» Task to complete: Carry on writing the article on founder share vesting and leaver clauses, starting after its final sentence.

» Passage for review:
· · · · ·

Negotiating and structuring vesting and leaver clauses for founder shareholders

Negotiating and structuring vesting and leaver clauses for founder shareholders

Negotiating and structuring vesting and leaver clauses for founder shareholders can be tricky and give rise to heated disagreement. These are important terms for investors and help protect against loss of value caused by an early departing founder. For founders, they come across as highly personal matters and potentially open to manipulation.

Navigating a fair and balanced set of provisions for dealing with founder shares requires sensitivity and experience. Reliance on inflexible arguments based on market practice can lead to an unhappy group of founders just at the wrong time in the company’s growth cycle.

What is the purpose for founders’ shares vesting over time?

The commercial rationale for founders’ shares to vest over time is based on several connected reasons:

● a founder should earn shares over time by being incentivised to remain with the company as the business develops and the company grows in value. The founder’s share of the overall value of the business increases depending on the founder remaining involved during this period

● an investor’s valuation of the company and shareholding is based on future value. To reflect this, the founder’s shareholding percentage should be reduced (and the investor’s percentage increased) if the founder leaves earlier than anticipated

● should a departing founder be permitted to retain a disproportionately high shareholding, this acts as a disincentive to the remaining founders, whose future efforts will cause a corresponding increase also the value of the departing founder’s residual holding of shares

● vesting and leaver provisions allow for equity to be made available to replacement management and executives without further diluting the investor’s shareholding

Approach to negotiating founder share vesting and founder leaver clauses

There is no single, one size fits all, solution to how founder share vesting clauses and founder leaver clauses should be structured and worded. Good and bad leaver provisions for founder shareholders are likely to be different than equivalent provisions for employee shareholders who are not founder shareholders. Whilst market practice is a relevant consideration, the provisions need to be considered also in light of factors including:

  • each founder’s role in the company, including whether they have been involved from the outset and their shareholding percentages
  • whether the founders have invested their own money in the company
  • whether the founders are paid a market salary
  • any applicable provisions which already apply, for example because of a previous investment round
  • whether the company is a start up business, a company raising money as part of a seed or other investment round or a buyout vehicle for an existing business

These factors will determine how the vesting and leaver provisions should be structured and how much the founders will be able to negotiate their terms. They are usually first proposed by the investor, either in a draft term sheet or in the first drafts of the full form investment documents.

· · · · ·

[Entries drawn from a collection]

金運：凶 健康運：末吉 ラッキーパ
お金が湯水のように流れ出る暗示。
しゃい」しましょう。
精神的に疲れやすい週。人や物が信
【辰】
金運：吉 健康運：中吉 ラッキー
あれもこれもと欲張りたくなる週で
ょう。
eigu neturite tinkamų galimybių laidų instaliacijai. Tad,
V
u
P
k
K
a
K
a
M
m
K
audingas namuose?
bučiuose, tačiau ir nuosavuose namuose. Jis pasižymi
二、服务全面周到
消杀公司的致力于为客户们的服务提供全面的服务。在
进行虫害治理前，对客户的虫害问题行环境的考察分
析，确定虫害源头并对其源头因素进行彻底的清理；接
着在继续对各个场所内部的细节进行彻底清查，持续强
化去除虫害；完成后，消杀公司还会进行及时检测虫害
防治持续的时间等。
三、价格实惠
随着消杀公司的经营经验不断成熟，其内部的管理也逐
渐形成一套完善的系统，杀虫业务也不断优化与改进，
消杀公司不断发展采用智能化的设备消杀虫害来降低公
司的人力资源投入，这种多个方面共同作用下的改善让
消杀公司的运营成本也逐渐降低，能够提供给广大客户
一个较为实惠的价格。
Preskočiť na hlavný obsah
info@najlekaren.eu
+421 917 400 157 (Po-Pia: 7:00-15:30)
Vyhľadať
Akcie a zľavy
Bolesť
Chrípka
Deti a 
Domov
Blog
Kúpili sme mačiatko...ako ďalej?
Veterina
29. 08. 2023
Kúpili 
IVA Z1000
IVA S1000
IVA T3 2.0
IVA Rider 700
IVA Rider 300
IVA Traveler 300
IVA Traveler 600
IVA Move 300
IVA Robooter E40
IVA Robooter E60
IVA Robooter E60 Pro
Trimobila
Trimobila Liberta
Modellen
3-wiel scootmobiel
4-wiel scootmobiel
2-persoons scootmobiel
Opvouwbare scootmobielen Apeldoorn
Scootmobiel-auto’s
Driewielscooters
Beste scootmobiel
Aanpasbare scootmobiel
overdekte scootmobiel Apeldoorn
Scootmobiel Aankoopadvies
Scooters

· · · · ·

» Written answer:
Legal principles

A number of legal principles need to be borne in mind before drafting vesting and leaver provisions:

  • issued shares: shares which have been issued to a founder will not just disappear if the founder leaves – there needs to be a legal mechanism for taking them away from the founder.  In particular, a company is not permitted to buyback its own shares unless it complies with the legal requirements applicable to share buybacks under the Companies Act 2006
  • share options: by contrast, incentives in the form of share options are over shares which have not yet been issued.  Share options can disappear (ie lapse) if the founder leaves without a separate legal mechanism
  • decision making: leaver provisions are usually triggered by a defined leaver event and a determination of the board or specified shareholders.  If the founder(s) control the business and its decision-making (with the investor(s) having only approval or veto rights), the documents will need a process by which the investor(s) can activate the leaver provisions, otherwise they could end up being worthless 

Founder share vesting period

As a starting point, consider what is the correct vesting period for each founder’s shareholding.  Questions are:

  • over what period should unvested shares become vested shares
  • should a portion of the founder’s shares be vested shares from the outset
  • should there be an initial minimum period, say 12 months, during which no unvested shares will vest

Founder leaver events

Secondly, specify the trigger points for the leaver provisions:

● principal leaver event: the founder ceasing to be employed for any reason (including giving or receiving notice of termination of employment)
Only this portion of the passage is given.